Il y a trois volets interconnectés. Premièrement, l’électrification des usages et la complémentarité des solutions (PAC, solaire, biomasse, systèmes hybrides). Ensuite, le rôle clé du stockage de l’énergie, devenu indissociable du déploiement massif des énergies renouvelables. Et enfin l’apport de l’intelligence artificielle pour optimiser la production, la gestion et la distribution de l’énergie. À cela s’ajoute un enjeu majeur de pédagogie : dans un contexte instable, il est essentiel de rétablir la confiance et de donner des repères clairs aux particuliers comme aux professionnels.
Le modèle évolue vers des solutions combinées, pensées à l’échelle du logement et des usages réels des occupants : pompe à chaleur réversible couplée au photovoltaïque, systèmes hybrides, PAC/chauffage au bois... Si l’objectif a toujours été d’adapter les équipements aux besoins du foyer – composition du foyer, habitudes de consommation, configuration du bâti –, aujourd’hui il est essentiel de les articuler intelligemment pour optimiser la performance globale et maîtriser la facture énergétique dans la durée.
L’électricité n’a pas la même valeur tout au long de la journée. Le stockage est déjà une réalité, notamment dans les projets photovoltaïques en autoconsommation. Il permet de faire coïncider la production d’électricité avec les besoins du foyer. L’intelligence artificielle est, elle, déjà intégrée dans les offres de stockage. Elle permet de piloter de façon optimale l’usage des batteries. 2026 sera l’année de l’émergence de la "batterie intelligente" sur le marché.
Les entreprises expriment une réelle inquiétude liée au manque de lisibilité et les effets de "stop and go" des aides ont installé un climat d’attentisme. Cela se traduit par des reports de projets, des difficultés de planification et une prudence accrue dans les investissements. Mais la crise énergétique qui se profile risque de changer résolument la donne. Dans le passé, les chocs énergétiques se sont toujours traduits par un regain d’intérêt pour la maîtrise de l’énergie.
« Il existe des enjeux de recrutement et de montée en compétence, dans un contexte d’évolution rapide des technologies. »
Le premier défi reste la visibilité économique : sans cadre stable, il est très difficile de se projeter. L’instabilité complique la planification, l’investissement et le développement des entreprises. S’y ajoutent des enjeux de recrutement et de montée en compétence, dans un contexte d’évolution rapide des technologies.

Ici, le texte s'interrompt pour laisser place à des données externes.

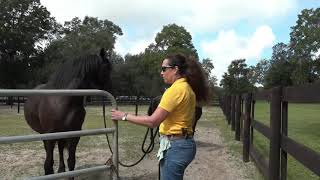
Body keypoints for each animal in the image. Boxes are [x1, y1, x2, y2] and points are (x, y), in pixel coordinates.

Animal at [23, 48, 112, 176]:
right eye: (107, 68)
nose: (111, 90)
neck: (63, 101)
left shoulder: (74, 134)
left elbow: (71, 162)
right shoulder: (50, 135)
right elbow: (48, 163)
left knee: (60, 149)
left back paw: (61, 169)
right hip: (45, 133)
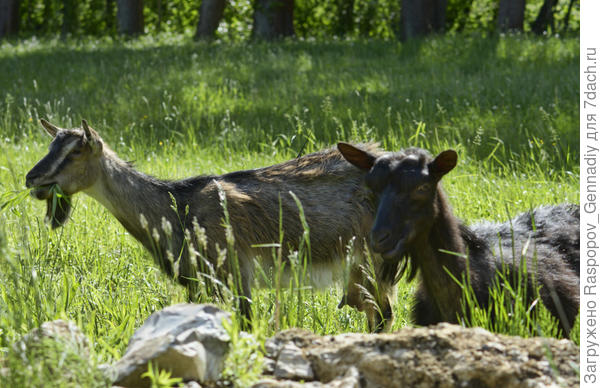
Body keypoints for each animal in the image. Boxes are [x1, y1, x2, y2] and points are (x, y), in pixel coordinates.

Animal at [24, 119, 398, 330]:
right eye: (50, 145)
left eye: (76, 152)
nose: (32, 179)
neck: (176, 206)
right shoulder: (198, 283)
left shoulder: (236, 271)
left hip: (370, 258)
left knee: (382, 315)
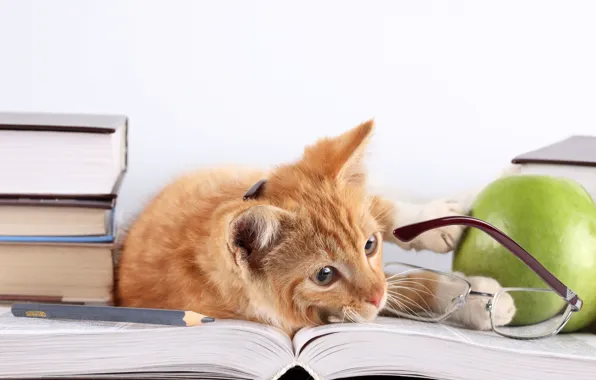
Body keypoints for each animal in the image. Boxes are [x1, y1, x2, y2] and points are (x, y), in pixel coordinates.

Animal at [114, 119, 516, 336]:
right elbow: (398, 292)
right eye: (324, 275)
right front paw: (481, 301)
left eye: (370, 245)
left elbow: (381, 213)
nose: (376, 295)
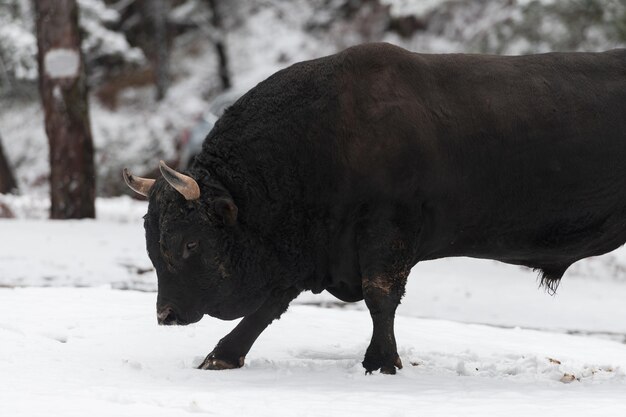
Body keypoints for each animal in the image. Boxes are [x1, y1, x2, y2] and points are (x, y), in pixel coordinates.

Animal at [123, 43, 624, 374]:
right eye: (151, 242)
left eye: (189, 243)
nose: (165, 315)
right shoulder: (312, 251)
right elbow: (270, 305)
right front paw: (224, 354)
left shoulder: (388, 233)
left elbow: (380, 296)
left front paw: (382, 360)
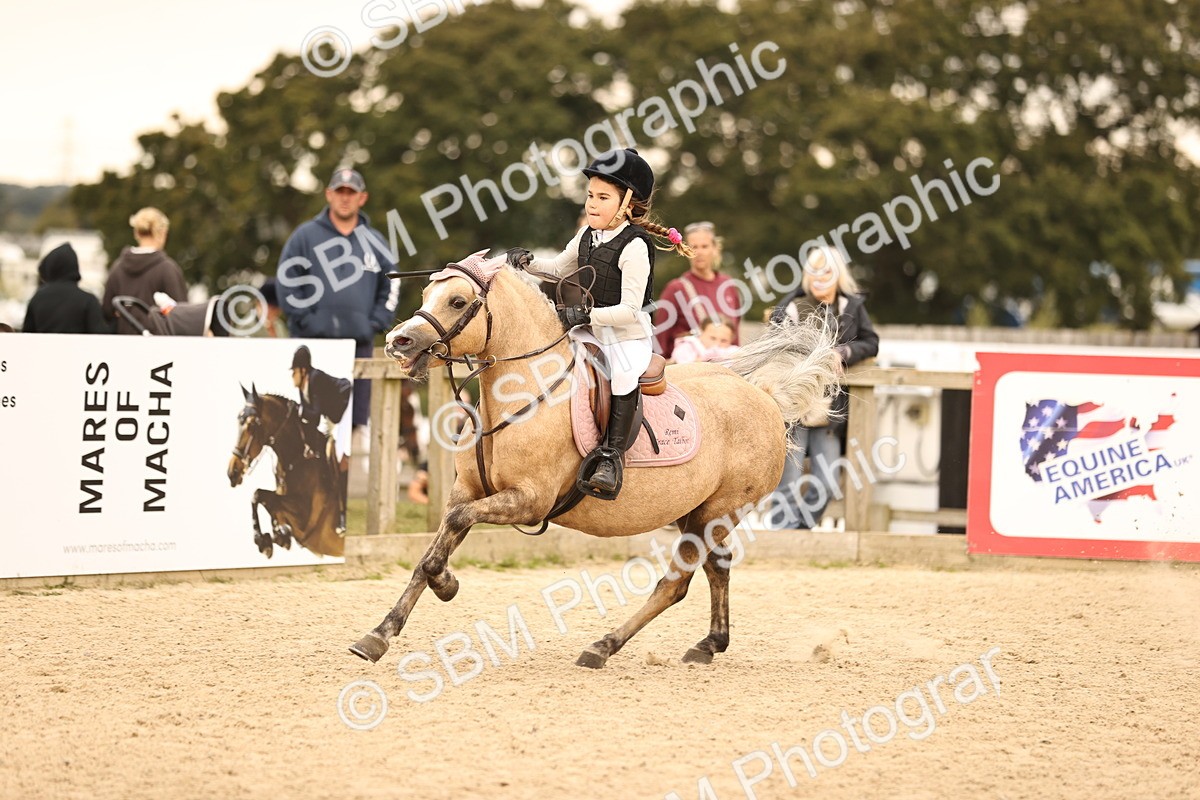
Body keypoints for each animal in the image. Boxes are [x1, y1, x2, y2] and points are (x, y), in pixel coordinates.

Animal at [227, 385, 345, 558]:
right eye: (238, 421)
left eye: (253, 424)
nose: (232, 472)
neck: (297, 459)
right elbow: (262, 499)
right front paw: (275, 537)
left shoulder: (304, 517)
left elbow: (261, 496)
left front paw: (265, 539)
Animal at [349, 254, 839, 668]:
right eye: (424, 295)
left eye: (456, 301)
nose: (397, 341)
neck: (519, 394)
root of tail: (766, 397)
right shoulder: (466, 492)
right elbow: (434, 547)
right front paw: (380, 633)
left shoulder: (529, 500)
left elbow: (450, 532)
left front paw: (445, 585)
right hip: (696, 512)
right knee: (716, 568)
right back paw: (708, 645)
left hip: (717, 513)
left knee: (676, 583)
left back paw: (604, 646)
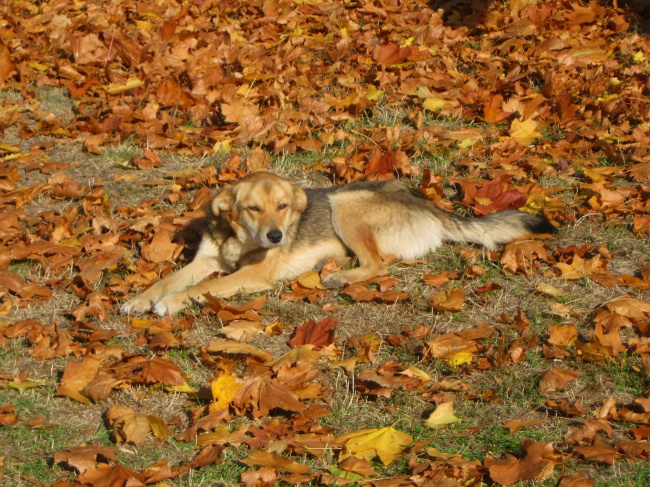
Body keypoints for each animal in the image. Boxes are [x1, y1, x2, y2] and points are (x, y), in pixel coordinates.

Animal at [119, 172, 556, 316]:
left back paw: (338, 279)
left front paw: (170, 304)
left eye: (283, 207)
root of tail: (423, 200)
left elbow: (198, 289)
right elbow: (167, 281)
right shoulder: (202, 262)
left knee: (379, 265)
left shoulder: (253, 275)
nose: (277, 236)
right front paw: (139, 299)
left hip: (343, 205)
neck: (238, 241)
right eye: (253, 208)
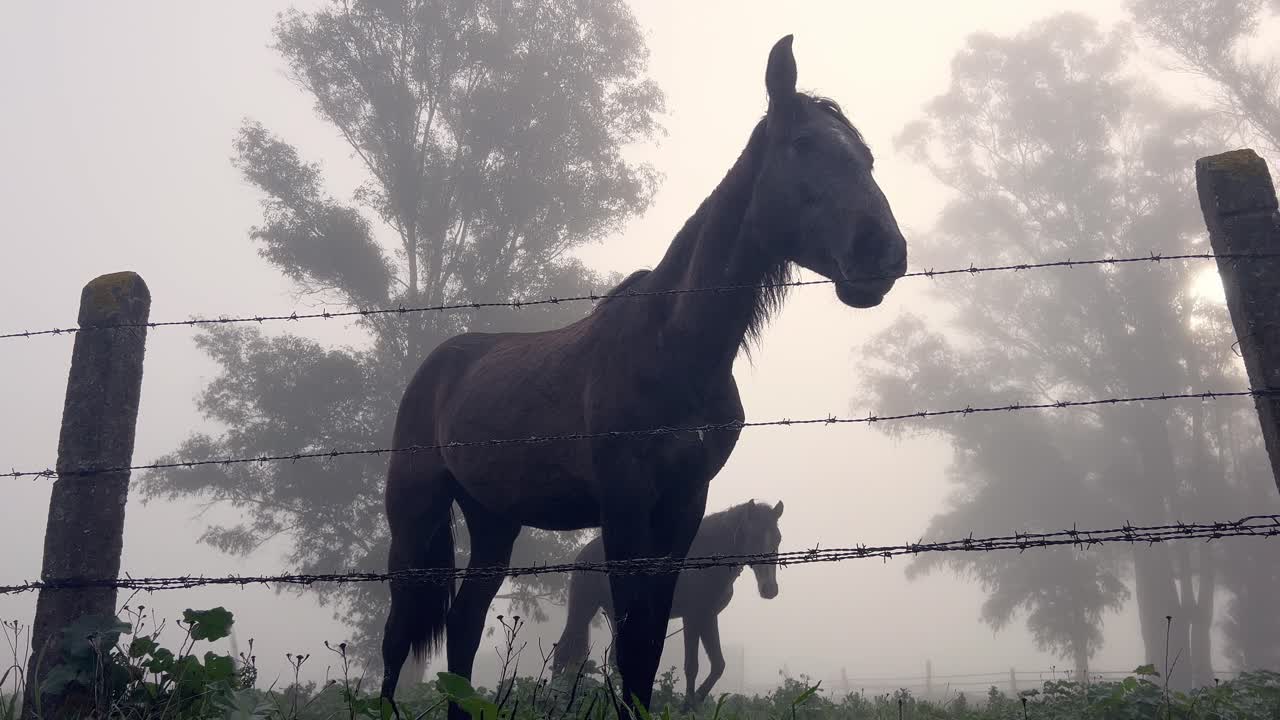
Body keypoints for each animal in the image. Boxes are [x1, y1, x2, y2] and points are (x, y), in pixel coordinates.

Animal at [551, 500, 785, 710]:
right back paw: (553, 696)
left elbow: (718, 665)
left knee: (613, 661)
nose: (769, 589)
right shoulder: (692, 617)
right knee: (562, 651)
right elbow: (692, 665)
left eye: (778, 538)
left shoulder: (708, 616)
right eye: (754, 536)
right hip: (583, 607)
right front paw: (687, 706)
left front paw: (696, 702)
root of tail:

Qualit’EnR agit comme un repère de confiance dans un environnement incertain. En structurant les qualifications et en veillant au niveau de compétence des professionnels, notre association contribue à crédibiliser l’ensemble de la filière et à sécuriser les parcours de travaux pour les particuliers, qui peuvent s’appuyer sur des entreprises identifiées et engagées dans une démarche qualité. C’est un rôle d’autant plus essentiel que les attentes en matière de qualité et de performance sont élevées.
Les priorités s’inscrivent dans la continuité : accompagner la montée en compétence des professionnels et soutenir le développement des énergies renouvelables dans le bâtiment. Cela passe par l’adaptation des qualifications aux évolutions technologiques, le renforcement des exigences de qualité et la simplification des parcours pour les entreprises. L’enjeu est clair : permettre à la filière de changer d’échelle tout en maintenant un haut niveau de confiance. Plus que jamais, nous devons mobiliser l’ensemble de la filière pour renforcer la confiance et valoriser le savoir-faire des entreprises qualifiées auprès des particuliers.